The lionfish is actually a voracious and venomous predator, an invasive species that now plagues reefs throughout the Caribbean and Gulf of Mexico.
“They don’t fear anything,” said Allie ElHage, who has made hundreds of dives off the Florida coast and seen lionfish in action. He added: “They are gluttonous eaters, so they will decimate our native reef fish population.”
South Florida, with a tropical climate and no natural predators in its waters, is ground zero for the lionfish invasion.
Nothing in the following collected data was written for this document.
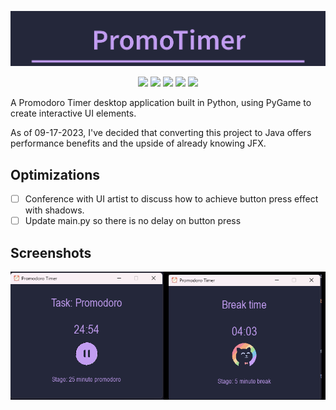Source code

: 
<p align="center">
  <img src="assets/logo.png">
</p>

<p align="center">
  <img src="https://img.shields.io/github/license/nuiben/promodoro?style=for-the-badge">
  <img src="https://img.shields.io/github/stars/nuiben/promodoro?style=for-the-badge">
  <img src="https://img.shields.io/github/issues/nuiben/promodoro?color=blueviolet&style=for-the-badge">
  <img src="https://img.shields.io/github/forks/nuiben/promodoro?color=teal&style=for-the-badge">
  <img src="https://img.shields.io/github/issues-pr/nuiben/promodoro?color=tomato&style=for-the-badge">
</p>


A Promodoro Timer desktop application built in Python, using PyGame to create interactive UI elements.

As of 09-17-2023, I've decided that converting this project to Java offers performance benefits and the upside of already knowing JFX.

## Optimizations
- [ ] Conference with UI artist to discuss how to achieve button press effect with shadows.
- [ ] Update main.py so there is no delay on button press

## Screenshots

![App Screenshot](assets/visual1.png)
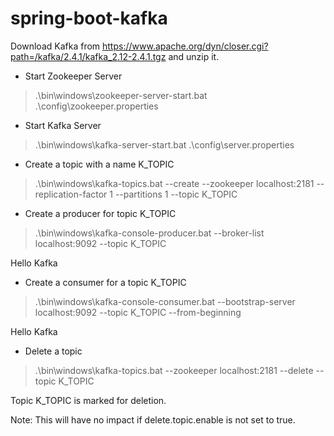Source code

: # spring-boot-kafka

Download Kafka from https://www.apache.org/dyn/closer.cgi?path=/kafka/2.4.1/kafka_2.12-2.4.1.tgz
and unzip it.

* Start Zookeeper Server
>.\bin\windows\zookeeper-server-start.bat .\config\zookeeper.properties

* Start Kafka Server
>.\bin\windows\kafka-server-start.bat .\config\server.properties

* Create a topic with a name K_TOPIC
>.\bin\windows\kafka-topics.bat --create --zookeeper localhost:2181 --replication-factor 1 --partitions 1 --topic K_TOPIC

* Create a producer for topic K_TOPIC
>.\bin\windows\kafka-console-producer.bat --broker-list localhost:9092 --topic K_TOPIC

Hello Kafka

* Create a consumer for a topic K_TOPIC
>.\bin\windows\kafka-console-consumer.bat --bootstrap-server localhost:9092 --topic K_TOPIC --from-beginning

Hello Kafka

* Delete a topic
>.\bin\windows\kafka-topics.bat --zookeeper localhost:2181 --delete --topic K_TOPIC

Topic K_TOPIC is marked for deletion.

Note: This will have no impact if delete.topic.enable is not set to true.
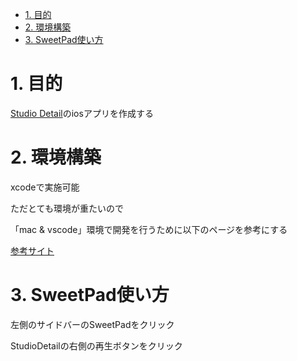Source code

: - [1. 目的](#1-目的)
- [2. 環境構築](#2-環境構築)
- [3. SweetPad使い方](#3-sweetpad使い方)


# 1. 目的

[Studio Detail](https://studio-detail.info)のiosアプリを作成する

# 2. 環境構築

xcodeで実施可能

ただとても環境が重たいので

「mac & vscode」環境で開発を行うために以下のページを参考にする

[参考サイト](https://zenn.dev/aromarious/articles/sweetpad-extension-introduction)

# 3. SweetPad使い方

左側のサイドバーのSweetPadをクリック

StudioDetailの右側の再生ボタンをクリック
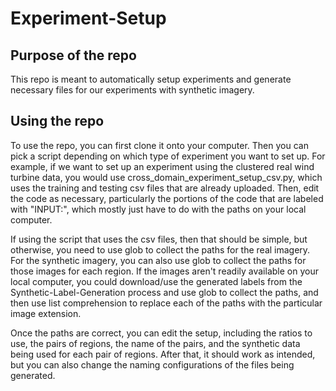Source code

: # Experiment-Setup
## Purpose of the repo
This repo is meant to automatically setup experiments and generate necessary files for our experiments with synthetic imagery. 

## Using the repo
To use the repo, you can first clone it onto your computer. Then you can pick a script depending on which type of experiment you want to set up. For example, if we want to set up an experiment using the clustered real wind turbine data, you would use cross_domain_experiment_setup_csv.py, which uses the training and testing csv files that are already uploaded. Then, edit the code as necessary, particularly the portions of the code that are labeled with "INPUT:", which mostly just have to do with the paths on your local computer. 

If using the script that uses the csv files, then that should be simple, but otherwise, you need to use glob to collect the paths for the real imagery. For the synthetic imagery, you can also use glob to collect the paths for those images for each region. If the images aren't readily available on your local computer, you could download/use the generated labels from the Synthetic-Label-Generation process and use glob to collect the paths, and then use list comprehension to replace each of the paths with the particular image extension. 

Once the paths are correct, you can edit the setup, including the ratios to use, the pairs of regions, the name of the pairs, and the synthetic data being used for each pair of regions. After that, it should work as intended, but you can also change the naming configurations of the files being generated.
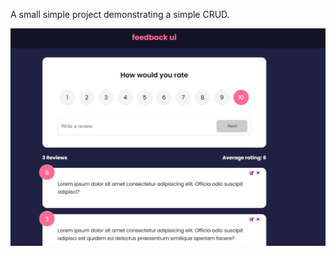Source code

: A small simple project demonstrating a simple CRUD.

<img align="" alt="GIF" src="https://github.com/i-doshechnikow/feedback-ui/blob/main/feedbackUI.PNG" />
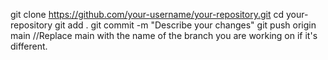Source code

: git clone https://github.com/your-username/your-repository.git
cd your-repository
git add .
git commit -m "Describe your changes"
git push origin main  //Replace main with the name of the branch you are working on if it's different.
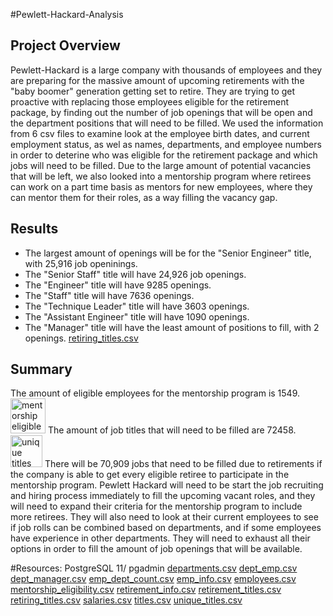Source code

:#Pewlett-Hackard-Analysis

## Project Overview
Pewlett-Hackard is a large company with thousands of employees and they are preparing for the massive amount of upcoming retirements with the "baby boomer" generation getting set to retire. They are trying to get proactive with replacing those employees eligible for the retirement package, by finding out the number of job openings that will be open and the department positions that will need to be filled. We used the information from 6 csv files to examine look at the employee birth dates, and current employment status, as wel as names, departments, and employee numbers in order to deterine who was eligible for the retirement package and which jobs will need to be filled. Due to the large amount of potential vacancies that will be left, we also looked into a mentorship program where retirees can work on a part time basis as mentors for new employees, where they can mentor them for their roles, as a way filling the vacancy gap.

## Results

* The largest amount of openings will be for the "Senior Engineer" title, with 25,916 job openinings.
* The "Senior Staff" title will have 24,926 job openings.
* The "Engineer" title will have 9285 openings.
* The "Staff" title will have 7636 openings.
* The "Technique Leader" title will have 3603 openings.
* The "Assistant Engineer" title will have 1090 openings.
* The "Manager" title will have the least amount of positions to fill, with 2 openings.
[retiring_titles.csv](https://github.com/jmackitty/Pewlett-Hackard-Analysis/files/8794848/retiring_titles.csv)

## Summary
The amount of eligible employees for the mentorship program is 1549.
<img width="56" alt="mentorship eligible" src="https://user-images.githubusercontent.com/99056132/170904983-0fb32c29-0b84-4d75-a885-806e074a880f.png">
The amount of job titles that will need to be filled are 72458.
<img width="51" alt="unique titles to fill" src="https://user-images.githubusercontent.com/99056132/170905313-9e27628f-fbc7-420c-8714-0c7d3ddf566c.png">
There will be 70,909 jobs that need to be filled due to retirements if the company is able to get every eligible retiree to participate in the mentorship program.
Pewlett Hackard will need to be start the job recruiting and hiring process immediately to fill the upcoming vacant roles, and they will need to expand their criteria for the mentorship program to include more retirees. They will also need to look at their current employees to see if job rolls can be combined based on departments, and if some employees have experience in other departments. They will need to exhaust all their options in order to fill the amount of job openings that will be available.

#Resources:
PostgreSQL 11/ pgadmin
[departments.csv](https://github.com/jmackitty/Pewlett-Hackard-Analysis/files/8794839/departments.csv)
[dept_emp.csv](https://github.com/jmackitty/Pewlett-Hackard-Analysis/files/8794840/dept_emp.csv)
[dept_manager.csv](https://github.com/jmackitty/Pewlett-Hackard-Analysis/files/8794841/dept_manager.csv)
[emp_dept_count.csv](https://github.com/jmackitty/Pewlett-Hackard-Analysis/files/8794842/emp_dept_count.csv)
[emp_info.csv](https://github.com/jmackitty/Pewlett-Hackard-Analysis/files/8794843/emp_info.csv)
[employees.csv](https://github.com/jmackitty/Pewlett-Hackard-Analysis/files/8794844/employees.csv)
[mentorship_eligibility.csv](https://github.com/jmackitty/Pewlett-Hackard-Analysis/files/8794845/mentorship_eligibility.csv)
[retirement_info.csv](https://github.com/jmackitty/Pewlett-Hackard-Analysis/files/8794846/retirement_info.csv)
[retirement_titles.csv](https://github.com/jmackitty/Pewlett-Hackard-Analysis/files/8794847/retirement_titles.csv)
[retiring_titles.csv](https://github.com/jmackitty/Pewlett-Hackard-Analysis/files/8794848/retiring_titles.csv)
[salaries.csv](https://github.com/jmackitty/Pewlett-Hackard-Analysis/files/8794849/salaries.csv)
[titles.csv](https://github.com/jmackitty/Pewlett-Hackard-Analysis/files/8794850/titles.csv)
[unique_titles.csv](https://github.com/jmackitty/Pewlett-Hackard-Analysis/files/8794851/unique_titles.csv)
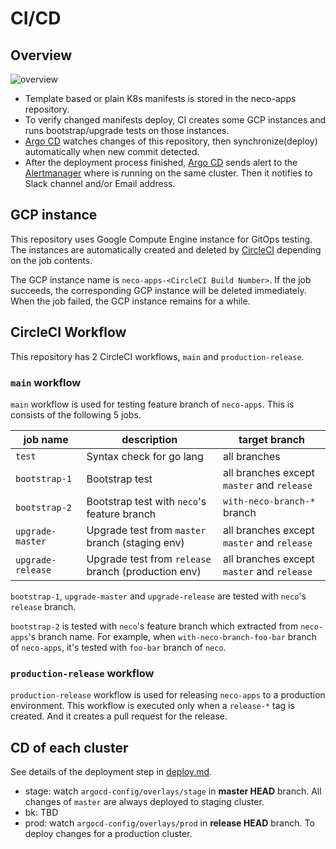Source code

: CI/CD
=====

Overview
--------

![overview](http://www.plantuml.com/plantuml/svg/fPJVQzim4CVVzLSSUMeXCRJTZyuFeoFTkZ6wbRQmbq9Hv8kZMPQCT6u8e__xv9ljQY6mj7loMVfyxuTqfxD0qbDR6o4LEG-JStputWH0MsgBw2SWdtu6vXeVDAxxJT__26LSMy3aGjFdTZ61Nm80uguYQKk3CB6et4msJRYp1xShtIaR5tJqk3baJnrmtm7YKIIwc6693B3LE-wZVMqNw2qIXhZI1kgJgax3VKflfVB1bmxcvupAQAlY3pso1uVTIJJ6RMgq5APtTkxiKfUNifa2aifOMZ1nz2BLyOjK9xkgaGOzrTBAigy-NH2Z8YqKPeLRszdxeOGStcQzlGz__4p-P9j__FkA6-yAphmpzhvWXlUyNuPtXLvKJ2sglSCokbVGYEuA6IUa6x5R3AHjoJn5-ry9nB7X4N8DnG3K3rIddC35_AexkvynoE6OQE9qAuEvzYf-vr-OLVodz331DqQgYdT2PwN2ZxNKXhUmiuGOdeRnmiSXXXoEChYK5SBLzHIKgsjDucbxvdMvegWOmaV1SSQd0kGQhM3XfLKhY8sibt4rY94SWdKLvd0ILNuJHNs7WLh5T37b3IufJIw7LndShDmQF8RMa1XUiT5rWhwEPQ0lCKb-eDAUp-5D1ZyanPGRwKchraZV5p65fZLcJ6pRqOnTZNtwFvuILulg6OvsJc_waEHmci4dvzVI5w3jqlbQadPMfD2evCx9uLq6tnpf9TyEzzLkdBjf2-TU4sTeYxOslm40)

- Template based or plain K8s manifests is stored in the neco-apps repository.
- To verify changed manifests deploy, CI creates some GCP instances and runs bootstrap/upgrade tests on those instances.
- [Argo CD][] watches changes of this repository, then synchronize(deploy) automatically when new commit detected.
- After the deployment process finished, [Argo CD][] sends alert to the [Alertmanager][] where is running on the same cluster. Then it notifies to Slack channel and/or Email address.

GCP instance
------------

This repository uses Google Compute Engine instance for GitOps testing. The instances are automatically created and deleted by [CircleCI][] depending on the job contents.

The GCP instance name is `neco-apps-<CircleCI Build Number>`. If the job succeeds, the corresponding GCP instance will be deleted immediately. When the job failed, the GCP instance remains for a while.

CircleCI Workflow
-----------------

This repository has 2 CircleCI workflows, `main` and `production-release`.

### `main` workflow

`main` workflow is used for testing feature branch of `neco-apps`. This is consists of the following 5 jobs.

| job name          | description                                         | target branch                              |
| ----------------- | --------------------------------------------------- | ------------------------------------------ |
| `test`            | Syntax check for go lang                            | all branches                               |
| `bootstrap-1`     | Bootstrap test                                      | all branches except `master` and `release` |
| `bootstrap-2`     | Bootstrap test with `neco`'s feature branch         | `with-neco-branch-*` branch                |
| `upgrade-master`  | Upgrade test from `master` branch (staging env)     | all branches except `master` and `release` |
| `upgrade-release` | Upgrade test from `release` branch (production env) | all branches except `master` and `release` |

`bootstrap-1`, `upgrade-master` and `upgrade-release` are tested with `neco`'s `release` branch.

`bootstrap-2` is tested with `neco`'s feature branch which extracted from `neco-apps`'s branch name.
For example, when `with-neco-branch-foo-bar` branch of `neco-apps`, it's tested with `foo-bar` branch of `neco`.

### `production-release` workflow

`production-release` workflow is used for releasing `neco-apps` to a production environment.
This workflow is executed only when a `release-*` tag is created. And it creates a pull request for the release.

CD of each cluster
------------------

See details of the deployment step in [deploy.md](deploy.md).

- stage: watch `argocd-config/overlays/stage` in **master HEAD** branch. All changes of `master` are always deployed to staging cluster.
- bk: TBD
- prod: watch `argocd-config/overlays/prod` in **release HEAD** branch. To deploy changes for a production cluster.

[Argo CD]: https://github.com/argoproj/argo-cd
[Alertmanager]: https://prometheus.io/docs/alerting/alertmanager/
[CircleCI]: https://circleci.com/
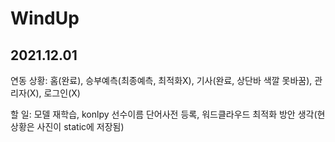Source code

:# WindUp
## 2021.12.01 
연동 상황: 홈(완료), 승부예측(최종예측, 최적화X), 기사(완료, 상단바 색깔 못바꿈), 관리자(X), 로그인(X)


할 일: 모델 재학습, konlpy 선수이름 단어사전 등록, 워드클라우드 최적화 방안 생각(현 상황은 사진이 static에 저장됨)
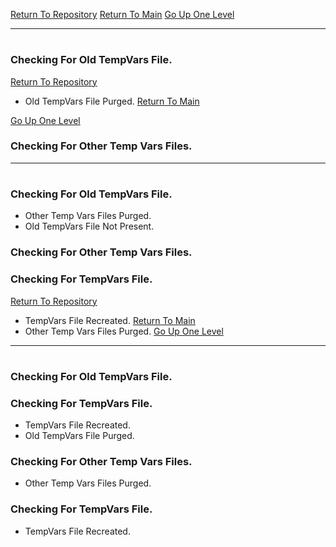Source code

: [Return To Repository](https://github.com/DigitalWarrior/piholeparser/)
[Return To Main](https://github.com/DigitalWarrior/piholeparser/blob/master/RecentRunLogs/Mainlog.md)
[Go Up One Level](https://github.com/DigitalWarrior/piholeparser/blob/master/RecentRunLogs/TopLevelScripts/10-Running-Initial-Tasks.md)
____________________________________
# 
### Checking For Old TempVars File.
[Return To Repository](https://github.com/DigitalWarrior/piholeparser/)
* Old TempVars File Purged.
[Return To Main](https://github.com/DigitalWarrior/piholeparser/blob/master/RecentRunLogs/Mainlog.md)

[Go Up One Level](https://github.com/DigitalWarrior/piholeparser/blob/master/RecentRunLogs/TopLevelScripts/10-Running-Initial-Tasks.md)
### Checking For Other Temp Vars Files.
____________________________________
# 
### Checking For Old TempVars File.
* Other Temp Vars Files Purged.
* Old TempVars File Not Present.


### Checking For Other Temp Vars Files.
### Checking For TempVars File.
[Return To Repository](https://github.com/DigitalWarrior/piholeparser/)
* TempVars File Recreated.
[Return To Main](https://github.com/DigitalWarrior/piholeparser/blob/master/RecentRunLogs/Mainlog.md)
* Other Temp Vars Files Purged.
[Go Up One Level](https://github.com/DigitalWarrior/piholeparser/blob/master/RecentRunLogs/TopLevelScripts/10-Running-Initial-Tasks.md)
____________________________________

# 
### Checking For Old TempVars File.
### Checking For TempVars File.
* TempVars File Recreated.
* Old TempVars File Purged.

### Checking For Other Temp Vars Files.
* Other Temp Vars Files Purged.

### Checking For TempVars File.
* TempVars File Recreated.
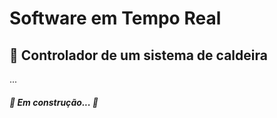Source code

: # Software em Tempo Real
## 📘 Controlador de um sistema de caldeira
...
##### 🚧  Em construção...  🚧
Around 2007, the lionfish population exploded, though scientists aren’t sure why, says Meaghan Faletti, Lionfish Outreach Coordinator for the state of Florida. Even today, lionfish are multiplying at a furious rate and gobbling up marine life around them. They eat more than 50 species of fish, some up to half their body size, which is 12 inches on average. Divers along the coast of Florida now find man-made and natural reefs teeming with lionfish, sometimes with few other fish in sight.
Florida spends $260,000 annually to control the lionfish population, says Faletti, not just to protect its ecosystems, but also its economy. Lionfish are known to eat economically important species, such as juvenile grouper and snapper.
That means lionfish compete with recreational saltwater fishing in Florida, worth $7.6 billion a year to the state.
To make matters worse, lionfish have no known predators, and the female can lay up to 2 million eggs a year, which float on the tides, spreading the invasion.
'A bee sting times 40’
Florida is now counting on divers like ElHage to keep the lionfish population in check. As they are immune to the lure of bait or traps, the only way to capture lionfish is to spear them – one at a time.
But there’s a catch: The fish has 18 venomous spines and can sting divers, causing “immediate, excruciating pain,” says ElHage.
“It’s like a bee sting times 40,” he said.
To protect divers, ElHage designed a product he calls the Zookeeper, a hard plastic tube with a funnel top that strips the lionfish off the barbs of the spear.
“You just shoot them, put them in a Zookeeper and shoot another one. And keep going until your Zookeeper is full or you don’t have enough air,” he said.
Because lionfish do not fear humans, one diver described the experience of hunting them as akin to picking apples.
To encourage divers, the state of Florida requires no license to hunt lionfish and does not limit how many the divers can catch. At a recent weekend tournament, the winning diver speared more than 400 lionfish.
Even so, Faletti concedes divers cannot eradicate the invasive lionfish because the fish can survive at depths deeper than recreational divers can go.
Land of the invasives
The lionfish is just the latest in a long line of non-native plants and animals plaguing Florida, dubbed the Ellis Island of invasive species.
Most infamous among them is the Burmese python now proliferating in the Everglades, where the fearless snake can grow to more than 17 feet long and has gained YouTube celebrity for its attacks on alligators.
Lower profile, but more destructive, are invasive plants, which threaten to choke off Florida’s waterways.
There are also Argentine black and white tegus, Nile monitors, and giant African land snails, to name a few of the dozens of non-native creatures that now call Florida home.
Like the lionfish, most of these interlopers arrived as pets and escaped, or were released when their owners no longer wanted them. Once in the wild, they reproduced and started outcompeting native species.
“Animals and plants that are from more tropical regions can easily find a home and survive in the climate of South Florida,” said Gary Knight, director of the non-profit Florida Natural Areas Inventory.
Predator becomes prey
As part of her outreach effort to control the lionfish population in Florida, Faletti also works to spread the word that the white, flaky meat of the lionfish makes good eating.
“Even if you’re not a diver, you can still make a difference,” she said. “You can ask for lionfish at your local restaurant or your seafood market.”
At a recent lionfish tournament on St. Pete Beach, chefs handed out free samples of lionfish, blackened and with pesto. The free samples attracted a sizable crowd, suggesting that the best hope for getting the lionfish under control may well be through the appetite of another voracious predator: humans.
At the Caribbean-themed Norman’s Cay restaurant in New York City, lionfish has become a best seller.
Ryan Chadwick, the restaurant’s owner, said he learned about lionfish decimating reef fish around the time his restaurant opened two years ago. He decided to put the fish on the menu.
“We’re helping the ecosystem and we’re also offering something on our menu that no one else in Manhattan is offering at this point,” said Chadwick in the restaurant’s “Lionfish Mission” on its website. “For us, it’s a win-win.”